After 5 to 6 weeks of hospitalization, Jody's home now. He's got some vision issues - dried blood in his good eye, and a pre-existing condition in his bad eye, so the poor guy says it's like looking through a sandwich baggie, but he's able to get around. He's been to an eye doc, and is scheduled to have corrective surgery as soon as his blood thinner levels are suitable. For now he's enjoying books-on-tape, especially the new Sidney Poitier autobiography given him by brother Jeff! And his music CDs - Bonnie, Jackson, Allison, Neil - of course.
Jody's strengthened his muscles, has good motor skills and a great attitude. The family always called him "Mellow Jody," so in some ways I think his easy-going personality helps him cope with this phase of his recovery. Jody realizes that this is now an ongoing condition. Former behaviors such as excessive smoking and drinking are things of the past - "monkies off his back," he says. Wellness depends upon living clean and sober, and Jody's liking that "condition" a lot. He says he feels good.

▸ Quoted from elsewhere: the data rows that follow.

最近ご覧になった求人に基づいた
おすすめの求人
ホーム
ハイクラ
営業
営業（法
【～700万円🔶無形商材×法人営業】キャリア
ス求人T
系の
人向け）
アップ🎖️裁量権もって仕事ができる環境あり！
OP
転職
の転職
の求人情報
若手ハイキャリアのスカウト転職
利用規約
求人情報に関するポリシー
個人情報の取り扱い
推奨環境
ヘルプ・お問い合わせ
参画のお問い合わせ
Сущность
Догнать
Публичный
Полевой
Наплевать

His brothers, especially Greg and Jeff, sons, and friends such as Nancy have been vital to Jody's recovery. As any brain trauma patient knows, there are mounds of hospital paper work to attend to, and bills, bills, bills. Then there are the on-going home situations - weather to cope with (frozen pipes?!), mortgage payments to keep current, and all the rest. My heart goes out to all of you who firmly stand by your loved ones in their time of crisis. I can't emphasize how important help and assistance from family and friends in times like these is to the recovering patient. You likely will be unsung soldiers functioning in the background, but having watched it among my family members, I recognize how necessary teamwork is to the patient's ultimate survival and recovery.
Be never too proud to ask for help from family and friends. Come together in ways that will benefit the patient, and remember, it's about him or her surviving, not about petty family squabbles.

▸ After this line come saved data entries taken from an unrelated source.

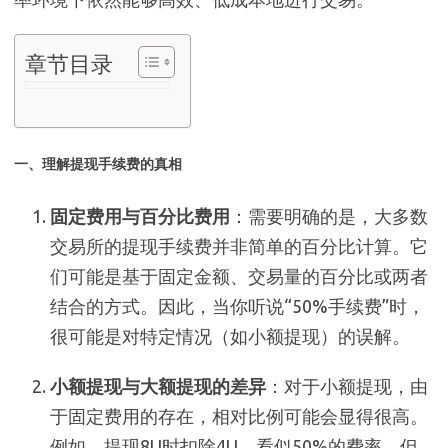
章节目录
一、理解提现手续费的真相
固定费用与百分比费用
：需要明确的是，大多数
交易所的提现手续费并非简单的百分比计算。它
们可能是基于固定金额、交易量的百分比或两者
结合的方式。因此，当你听说“50%手续费”时，
很可能是对特定情况（如小额提现）的误解。
小额提现与大额提现的差异
：对于小额提现，由
于固定费用的存在，相对比例可能会显得很高。
例如，提现8U时扣除4U，看似50%的费率，但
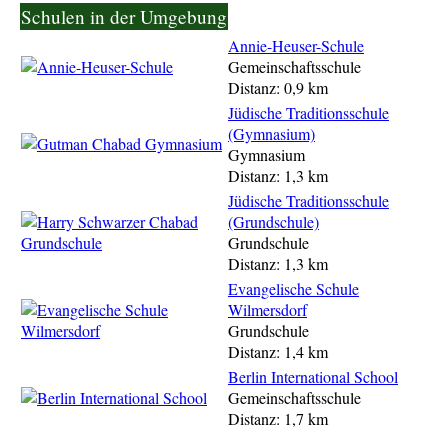
Schulen in der Umgebung
Annie-Heuser-Schule
Gemeinschaftsschule
Distanz: 0,9 km
Jüdische Traditionsschule
(Gymnasium)
Gymnasium
Distanz: 1,3 km
Jüdische Traditionsschule
(Grundschule)
Grundschule
Distanz: 1,3 km
Evangelische Schule
Wilmersdorf
Grundschule
Distanz: 1,4 km
Berlin International School
Gemeinschaftsschule
Distanz: 1,7 km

Crisis like this tends to bring out the best and worst in people, doesn't it? I've seen it up front and personal. Fortunately, Jody and his family and friends have done a pretty good job of keeping their eyes on what matters: Jody and his ultimate recovery.
So, my message is to all of you caregivers out there... pat yourselves on the backs today. Tell yourselves, "Well done." You're doing a phenominal job, and hopefully your stories will be like mine... the recovery of your loved one.
Thank you for all your healing thoughts and prayers; I send you back mine for you.